Stage 3. Memory can fluctuate daily or even hourly. People sometimes forget major events in their lives, and yet continue to deny having memory problems. As they try to fill memory gaps, their conversation may become disjointed and contain irrelevant content. Often they are unaware of the date or the time of year.
The continuing deterioration of memory makes people feel insecure, which they may express with paranoia or anger. They may accuse others of hiding things, stealing, or plotting against them. Their emotions are unstable, and their relations with others may be marred by rapid mood swings that have no apparent cause. Episodes of crying, angry outbursts, and agitation may occur.
At this stage, people with Alzheimer's are no longer able to survive without some assistance. Although able to manage many basic activities of daily living, such as using the toilet and eating, they only partially complete some tasks because they cannot remember all the steps involved. Their grooming and choice of clothes may be the most obvious sign of this difficulty. A simple decision, such as which sweater to wear, can be overwhelming.
The decreased ability to think forces the person to withdraw from social activities that require active participation. Undemanding activities such as attending a concert may still be enjoyable, but going to a dinner party would be bewildering. The inability to handle potentially stressful situations causes anxiety, which can trigger catastrophic reactions such as shouting, cursing, or hitting others.
Stage 4. Dramatic changes occur. The person may begin to look ill. His or her language skills are considerably reduced, and memory impairment becomes so profound that everything can seem unfamiliar and threatening. Some knowledge of the past is usually retained, but it is fragmentary.

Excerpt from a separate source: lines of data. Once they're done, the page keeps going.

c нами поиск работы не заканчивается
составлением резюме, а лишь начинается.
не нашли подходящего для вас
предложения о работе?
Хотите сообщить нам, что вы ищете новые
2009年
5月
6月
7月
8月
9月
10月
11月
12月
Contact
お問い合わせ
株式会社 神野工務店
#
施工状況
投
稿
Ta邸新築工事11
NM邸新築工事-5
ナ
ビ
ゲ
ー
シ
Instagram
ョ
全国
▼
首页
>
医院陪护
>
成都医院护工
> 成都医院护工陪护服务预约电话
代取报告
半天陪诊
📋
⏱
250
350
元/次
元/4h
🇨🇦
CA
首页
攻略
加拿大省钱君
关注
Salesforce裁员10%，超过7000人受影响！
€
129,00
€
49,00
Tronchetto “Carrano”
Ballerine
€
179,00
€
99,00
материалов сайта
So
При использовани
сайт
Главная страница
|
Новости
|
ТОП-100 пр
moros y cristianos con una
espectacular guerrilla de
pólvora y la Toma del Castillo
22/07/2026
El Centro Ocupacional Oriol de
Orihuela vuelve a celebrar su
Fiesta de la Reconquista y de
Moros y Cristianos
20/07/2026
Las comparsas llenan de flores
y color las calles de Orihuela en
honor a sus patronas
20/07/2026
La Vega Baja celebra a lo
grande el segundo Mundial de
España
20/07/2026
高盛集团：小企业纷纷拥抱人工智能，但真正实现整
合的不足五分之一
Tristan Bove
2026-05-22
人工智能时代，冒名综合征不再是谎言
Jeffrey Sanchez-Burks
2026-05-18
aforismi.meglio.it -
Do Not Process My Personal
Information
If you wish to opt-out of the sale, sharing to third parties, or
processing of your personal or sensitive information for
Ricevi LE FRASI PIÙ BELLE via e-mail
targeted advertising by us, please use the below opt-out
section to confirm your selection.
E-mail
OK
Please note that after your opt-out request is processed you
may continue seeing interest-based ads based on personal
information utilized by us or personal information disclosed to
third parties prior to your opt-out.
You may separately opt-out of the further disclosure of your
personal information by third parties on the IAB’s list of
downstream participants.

People tend to be less withdrawn at this stage, but they often develop behavior problems. They have difficulty comprehending what others say or do, which can lead to a variety of emotional reactions, including delusions (accusing a spouse of infidelity or being an impostor, talking to imaginary people, believing the reflection in a mirror is a stranger), obsessive behavior (repeatedly cleaning an object, endlessly removing and replacing the contents of a drawer), agitation (pacing, hand-wringing, asking the same question repeatedly), and catastrophic reactions. Sleep disturbances are common. The patient may awaken at night with hallucinations; feeling frightened and disoriented, he or she may be unable to go back to sleep. Wandering at night can become a major problem.
Another problem for caregivers is the person's fear of bathing, which becomes common by this stage. Problems with movement and coordination also often emerge. The person may walk with slow, shuffling steps and require assistance with bathing, dressing, and eating. Weight loss can occur from difficulties with chewing and swallowing. Incontinence often develops at this stage because people do not remember where the toilet is, cannot manage their clothes, or do not recognize the body's signals.
Stage 5. This stage has been called "the long goodbye." All language skills have been lost, and there seems to be very little left of the person's "self." Behavior problems diminish, and motor skills decline until the person can no longer walk, sit up, chew and swallow food, or control bladder and bowel movements. Brain activity is disturbed, which may result in seizures. As the brain shuts down, the person becomes unresponsive, lapses into a coma, and finally dies.